WORK ORDER
Using the data that follows, give the number of lines where the string "since" occurs, and nothing else.

PROVIDED RECORDS

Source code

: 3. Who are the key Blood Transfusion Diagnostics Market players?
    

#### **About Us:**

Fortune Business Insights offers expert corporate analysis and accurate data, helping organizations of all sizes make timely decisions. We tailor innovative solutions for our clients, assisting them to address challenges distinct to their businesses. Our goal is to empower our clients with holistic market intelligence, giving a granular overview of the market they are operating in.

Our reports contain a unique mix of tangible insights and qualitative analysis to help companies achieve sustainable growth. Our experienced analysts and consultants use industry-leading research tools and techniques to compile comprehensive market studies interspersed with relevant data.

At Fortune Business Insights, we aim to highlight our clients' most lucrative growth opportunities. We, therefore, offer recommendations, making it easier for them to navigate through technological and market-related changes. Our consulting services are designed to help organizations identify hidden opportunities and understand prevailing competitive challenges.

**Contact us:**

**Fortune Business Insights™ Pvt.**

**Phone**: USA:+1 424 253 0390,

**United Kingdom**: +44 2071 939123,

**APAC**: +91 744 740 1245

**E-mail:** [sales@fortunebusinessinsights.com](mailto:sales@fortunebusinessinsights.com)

...

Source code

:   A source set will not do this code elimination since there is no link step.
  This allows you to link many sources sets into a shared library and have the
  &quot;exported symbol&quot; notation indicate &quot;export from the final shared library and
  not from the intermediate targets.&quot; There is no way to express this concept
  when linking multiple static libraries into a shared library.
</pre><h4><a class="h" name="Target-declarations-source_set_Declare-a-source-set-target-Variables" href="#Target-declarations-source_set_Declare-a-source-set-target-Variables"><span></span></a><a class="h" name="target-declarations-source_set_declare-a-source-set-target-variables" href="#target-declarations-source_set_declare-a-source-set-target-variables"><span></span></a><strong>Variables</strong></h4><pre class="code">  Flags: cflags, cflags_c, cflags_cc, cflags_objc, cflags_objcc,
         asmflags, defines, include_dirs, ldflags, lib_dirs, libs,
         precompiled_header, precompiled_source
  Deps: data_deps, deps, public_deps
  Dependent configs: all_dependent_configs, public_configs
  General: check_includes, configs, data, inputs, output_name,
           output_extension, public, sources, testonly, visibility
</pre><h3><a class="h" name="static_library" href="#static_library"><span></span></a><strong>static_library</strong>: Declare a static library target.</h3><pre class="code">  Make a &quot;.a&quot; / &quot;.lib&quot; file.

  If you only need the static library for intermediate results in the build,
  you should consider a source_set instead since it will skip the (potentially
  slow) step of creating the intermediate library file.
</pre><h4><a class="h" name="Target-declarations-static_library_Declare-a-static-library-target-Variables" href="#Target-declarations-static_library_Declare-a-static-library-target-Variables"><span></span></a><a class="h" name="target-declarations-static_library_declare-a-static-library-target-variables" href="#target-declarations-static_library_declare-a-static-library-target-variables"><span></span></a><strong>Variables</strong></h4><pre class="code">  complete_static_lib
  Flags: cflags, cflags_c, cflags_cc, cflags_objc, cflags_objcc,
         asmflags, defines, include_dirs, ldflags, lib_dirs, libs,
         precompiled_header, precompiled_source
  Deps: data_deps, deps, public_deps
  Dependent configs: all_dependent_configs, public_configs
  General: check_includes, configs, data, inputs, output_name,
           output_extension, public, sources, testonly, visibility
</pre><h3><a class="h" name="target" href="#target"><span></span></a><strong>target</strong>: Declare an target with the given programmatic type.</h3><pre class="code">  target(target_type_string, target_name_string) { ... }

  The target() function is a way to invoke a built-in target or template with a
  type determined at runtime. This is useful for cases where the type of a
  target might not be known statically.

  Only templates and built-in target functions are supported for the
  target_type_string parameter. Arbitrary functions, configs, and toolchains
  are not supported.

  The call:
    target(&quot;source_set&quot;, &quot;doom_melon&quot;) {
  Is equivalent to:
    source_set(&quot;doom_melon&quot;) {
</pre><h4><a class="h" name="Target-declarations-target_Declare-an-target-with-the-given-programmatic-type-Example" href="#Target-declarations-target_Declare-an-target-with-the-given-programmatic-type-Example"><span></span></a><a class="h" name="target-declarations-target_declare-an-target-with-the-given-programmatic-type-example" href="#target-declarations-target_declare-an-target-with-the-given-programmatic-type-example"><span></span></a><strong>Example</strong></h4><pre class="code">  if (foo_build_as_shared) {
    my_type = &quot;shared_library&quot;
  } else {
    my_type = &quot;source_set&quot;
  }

SOLUTION FOR THIS TASK
2